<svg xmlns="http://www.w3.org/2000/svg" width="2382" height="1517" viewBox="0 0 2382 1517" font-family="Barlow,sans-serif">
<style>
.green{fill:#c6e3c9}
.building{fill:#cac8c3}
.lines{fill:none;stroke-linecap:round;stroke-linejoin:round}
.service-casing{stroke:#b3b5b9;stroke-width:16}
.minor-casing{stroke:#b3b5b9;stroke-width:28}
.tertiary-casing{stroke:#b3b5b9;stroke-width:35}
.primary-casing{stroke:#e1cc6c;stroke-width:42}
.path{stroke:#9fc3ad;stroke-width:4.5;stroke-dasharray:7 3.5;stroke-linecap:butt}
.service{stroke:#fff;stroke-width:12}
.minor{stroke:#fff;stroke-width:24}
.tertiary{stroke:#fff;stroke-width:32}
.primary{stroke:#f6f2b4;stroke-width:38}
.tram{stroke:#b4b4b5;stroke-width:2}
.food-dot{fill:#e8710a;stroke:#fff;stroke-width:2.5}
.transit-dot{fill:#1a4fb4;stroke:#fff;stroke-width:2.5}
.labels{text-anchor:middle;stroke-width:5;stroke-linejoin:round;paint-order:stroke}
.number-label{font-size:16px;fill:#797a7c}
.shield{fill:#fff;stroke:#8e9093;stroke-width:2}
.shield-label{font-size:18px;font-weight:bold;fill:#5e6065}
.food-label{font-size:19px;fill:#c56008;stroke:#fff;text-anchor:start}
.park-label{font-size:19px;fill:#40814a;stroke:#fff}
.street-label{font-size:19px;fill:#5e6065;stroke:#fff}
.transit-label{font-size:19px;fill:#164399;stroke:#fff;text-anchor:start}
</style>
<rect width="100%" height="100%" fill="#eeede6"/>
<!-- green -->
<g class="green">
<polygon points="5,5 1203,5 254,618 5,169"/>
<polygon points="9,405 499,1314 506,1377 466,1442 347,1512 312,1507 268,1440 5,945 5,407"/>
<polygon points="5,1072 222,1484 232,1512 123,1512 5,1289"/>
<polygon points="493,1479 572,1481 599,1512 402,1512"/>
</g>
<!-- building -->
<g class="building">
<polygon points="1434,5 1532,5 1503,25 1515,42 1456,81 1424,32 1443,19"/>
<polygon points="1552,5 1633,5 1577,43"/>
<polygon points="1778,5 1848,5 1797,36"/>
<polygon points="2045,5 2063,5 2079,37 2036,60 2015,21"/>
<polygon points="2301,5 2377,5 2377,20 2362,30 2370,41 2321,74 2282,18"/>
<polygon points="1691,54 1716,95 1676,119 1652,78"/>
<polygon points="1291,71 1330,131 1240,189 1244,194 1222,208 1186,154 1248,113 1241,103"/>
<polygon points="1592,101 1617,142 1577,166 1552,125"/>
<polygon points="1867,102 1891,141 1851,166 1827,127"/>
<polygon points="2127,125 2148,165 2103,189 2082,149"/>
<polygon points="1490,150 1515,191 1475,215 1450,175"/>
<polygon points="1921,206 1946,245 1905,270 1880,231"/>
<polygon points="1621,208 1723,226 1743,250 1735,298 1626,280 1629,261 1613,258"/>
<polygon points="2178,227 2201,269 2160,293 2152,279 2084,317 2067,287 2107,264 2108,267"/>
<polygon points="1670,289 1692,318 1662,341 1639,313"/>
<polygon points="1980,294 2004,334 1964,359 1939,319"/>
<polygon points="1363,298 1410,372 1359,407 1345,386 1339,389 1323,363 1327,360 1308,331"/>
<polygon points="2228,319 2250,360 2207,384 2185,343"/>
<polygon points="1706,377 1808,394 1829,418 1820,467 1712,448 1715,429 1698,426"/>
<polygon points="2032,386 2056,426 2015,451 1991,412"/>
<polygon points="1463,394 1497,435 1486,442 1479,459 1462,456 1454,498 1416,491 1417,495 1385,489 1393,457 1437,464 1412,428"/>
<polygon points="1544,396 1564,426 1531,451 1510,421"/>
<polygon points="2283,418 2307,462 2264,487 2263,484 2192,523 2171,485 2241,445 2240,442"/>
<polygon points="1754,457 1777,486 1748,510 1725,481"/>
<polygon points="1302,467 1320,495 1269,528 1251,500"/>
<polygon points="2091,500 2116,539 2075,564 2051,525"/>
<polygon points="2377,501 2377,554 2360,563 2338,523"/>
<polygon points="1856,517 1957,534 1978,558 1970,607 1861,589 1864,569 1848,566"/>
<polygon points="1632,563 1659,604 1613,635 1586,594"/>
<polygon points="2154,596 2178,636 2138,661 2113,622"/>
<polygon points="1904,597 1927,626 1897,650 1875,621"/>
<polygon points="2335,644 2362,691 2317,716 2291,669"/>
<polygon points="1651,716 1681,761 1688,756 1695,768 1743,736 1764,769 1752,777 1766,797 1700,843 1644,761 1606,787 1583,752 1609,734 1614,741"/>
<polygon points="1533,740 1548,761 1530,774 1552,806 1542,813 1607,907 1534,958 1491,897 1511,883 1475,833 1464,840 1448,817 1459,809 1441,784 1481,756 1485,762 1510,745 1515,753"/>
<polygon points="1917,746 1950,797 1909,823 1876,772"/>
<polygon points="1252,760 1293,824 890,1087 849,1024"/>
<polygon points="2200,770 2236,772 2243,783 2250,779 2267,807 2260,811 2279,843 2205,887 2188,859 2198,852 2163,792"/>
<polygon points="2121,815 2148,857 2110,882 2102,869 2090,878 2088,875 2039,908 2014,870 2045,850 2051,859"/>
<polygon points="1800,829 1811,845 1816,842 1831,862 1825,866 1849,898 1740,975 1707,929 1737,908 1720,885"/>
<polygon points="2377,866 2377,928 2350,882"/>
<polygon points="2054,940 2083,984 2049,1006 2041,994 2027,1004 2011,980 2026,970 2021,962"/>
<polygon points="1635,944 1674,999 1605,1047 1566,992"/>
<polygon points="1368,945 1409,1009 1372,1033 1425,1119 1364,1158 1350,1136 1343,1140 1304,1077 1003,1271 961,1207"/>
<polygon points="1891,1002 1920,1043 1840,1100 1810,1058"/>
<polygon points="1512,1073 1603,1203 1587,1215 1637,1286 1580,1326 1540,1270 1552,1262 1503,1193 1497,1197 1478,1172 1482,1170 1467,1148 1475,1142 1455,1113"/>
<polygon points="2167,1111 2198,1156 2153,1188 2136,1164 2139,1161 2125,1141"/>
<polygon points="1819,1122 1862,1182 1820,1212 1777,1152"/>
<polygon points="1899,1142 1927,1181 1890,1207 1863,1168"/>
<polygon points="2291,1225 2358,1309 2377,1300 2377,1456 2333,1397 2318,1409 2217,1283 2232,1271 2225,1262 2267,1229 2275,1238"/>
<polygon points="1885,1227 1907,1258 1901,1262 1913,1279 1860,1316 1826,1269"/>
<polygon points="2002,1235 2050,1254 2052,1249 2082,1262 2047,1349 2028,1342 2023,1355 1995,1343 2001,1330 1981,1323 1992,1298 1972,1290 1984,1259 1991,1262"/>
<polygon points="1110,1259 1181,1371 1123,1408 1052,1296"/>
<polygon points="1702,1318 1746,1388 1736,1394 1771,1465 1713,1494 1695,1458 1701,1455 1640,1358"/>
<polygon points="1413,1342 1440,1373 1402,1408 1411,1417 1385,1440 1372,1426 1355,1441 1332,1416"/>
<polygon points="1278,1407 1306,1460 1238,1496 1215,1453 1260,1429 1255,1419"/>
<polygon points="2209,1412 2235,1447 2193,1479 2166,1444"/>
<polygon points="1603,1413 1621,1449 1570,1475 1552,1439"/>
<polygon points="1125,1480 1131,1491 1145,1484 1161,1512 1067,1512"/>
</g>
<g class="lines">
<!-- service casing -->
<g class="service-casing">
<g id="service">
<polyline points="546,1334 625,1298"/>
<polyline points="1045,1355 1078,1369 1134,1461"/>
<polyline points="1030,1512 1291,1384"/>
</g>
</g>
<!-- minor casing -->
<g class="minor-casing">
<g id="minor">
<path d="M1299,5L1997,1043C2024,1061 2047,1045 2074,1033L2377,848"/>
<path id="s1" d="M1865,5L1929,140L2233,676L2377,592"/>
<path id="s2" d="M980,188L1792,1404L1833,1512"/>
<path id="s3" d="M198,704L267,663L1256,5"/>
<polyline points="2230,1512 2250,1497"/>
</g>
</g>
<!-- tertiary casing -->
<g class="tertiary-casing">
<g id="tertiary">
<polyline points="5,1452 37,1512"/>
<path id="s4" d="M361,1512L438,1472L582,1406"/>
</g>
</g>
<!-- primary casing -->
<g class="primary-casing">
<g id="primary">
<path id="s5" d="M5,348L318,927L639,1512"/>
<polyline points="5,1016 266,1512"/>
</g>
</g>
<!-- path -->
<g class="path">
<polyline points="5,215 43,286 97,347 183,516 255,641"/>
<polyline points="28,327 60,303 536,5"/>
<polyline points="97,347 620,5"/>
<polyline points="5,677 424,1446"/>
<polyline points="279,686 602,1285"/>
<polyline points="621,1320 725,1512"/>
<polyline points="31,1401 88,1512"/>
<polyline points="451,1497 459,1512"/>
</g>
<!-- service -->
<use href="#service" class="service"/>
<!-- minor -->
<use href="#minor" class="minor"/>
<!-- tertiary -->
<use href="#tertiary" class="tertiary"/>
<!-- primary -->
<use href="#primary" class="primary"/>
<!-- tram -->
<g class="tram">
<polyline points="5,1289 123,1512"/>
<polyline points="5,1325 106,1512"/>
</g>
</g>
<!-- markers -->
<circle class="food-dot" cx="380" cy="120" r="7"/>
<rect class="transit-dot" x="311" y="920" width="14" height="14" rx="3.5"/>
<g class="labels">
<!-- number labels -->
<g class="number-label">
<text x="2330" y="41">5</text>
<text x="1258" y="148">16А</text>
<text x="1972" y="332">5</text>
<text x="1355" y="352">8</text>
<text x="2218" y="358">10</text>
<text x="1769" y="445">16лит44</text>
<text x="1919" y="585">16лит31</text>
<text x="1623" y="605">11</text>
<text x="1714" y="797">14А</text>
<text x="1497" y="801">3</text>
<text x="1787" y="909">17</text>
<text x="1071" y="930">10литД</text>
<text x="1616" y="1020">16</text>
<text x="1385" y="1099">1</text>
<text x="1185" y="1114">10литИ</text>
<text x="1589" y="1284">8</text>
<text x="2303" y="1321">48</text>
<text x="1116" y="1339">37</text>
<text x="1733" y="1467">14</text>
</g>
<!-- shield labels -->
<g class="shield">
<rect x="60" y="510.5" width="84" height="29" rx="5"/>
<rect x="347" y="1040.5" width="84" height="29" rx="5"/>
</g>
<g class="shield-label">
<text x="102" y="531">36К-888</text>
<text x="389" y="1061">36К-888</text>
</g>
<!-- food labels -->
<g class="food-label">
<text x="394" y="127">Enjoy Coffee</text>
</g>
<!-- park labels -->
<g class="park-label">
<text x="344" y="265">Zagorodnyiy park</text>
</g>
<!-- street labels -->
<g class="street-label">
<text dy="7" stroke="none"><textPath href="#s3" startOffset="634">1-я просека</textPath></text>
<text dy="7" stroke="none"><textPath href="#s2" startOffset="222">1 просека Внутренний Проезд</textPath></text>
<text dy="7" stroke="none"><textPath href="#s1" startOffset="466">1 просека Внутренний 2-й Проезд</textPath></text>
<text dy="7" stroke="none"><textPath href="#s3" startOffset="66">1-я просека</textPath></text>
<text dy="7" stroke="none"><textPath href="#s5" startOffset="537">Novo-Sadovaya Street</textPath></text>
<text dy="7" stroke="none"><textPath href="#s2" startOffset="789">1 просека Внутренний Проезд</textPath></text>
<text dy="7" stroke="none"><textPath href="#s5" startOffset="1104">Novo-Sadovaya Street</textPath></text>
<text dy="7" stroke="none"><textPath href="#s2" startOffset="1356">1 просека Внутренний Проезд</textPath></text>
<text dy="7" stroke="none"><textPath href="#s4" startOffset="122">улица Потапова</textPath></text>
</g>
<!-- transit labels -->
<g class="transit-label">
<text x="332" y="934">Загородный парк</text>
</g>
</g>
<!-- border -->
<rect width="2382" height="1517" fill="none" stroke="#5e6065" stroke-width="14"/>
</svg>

^^^^^^^^

What you have to do: Wherever the word "lines" turns up in a line of the entries above, copy that line.

Answer to the exercise:
.lines{fill:none;stroke-linecap:round;stroke-linejoin:round}
<g class="lines">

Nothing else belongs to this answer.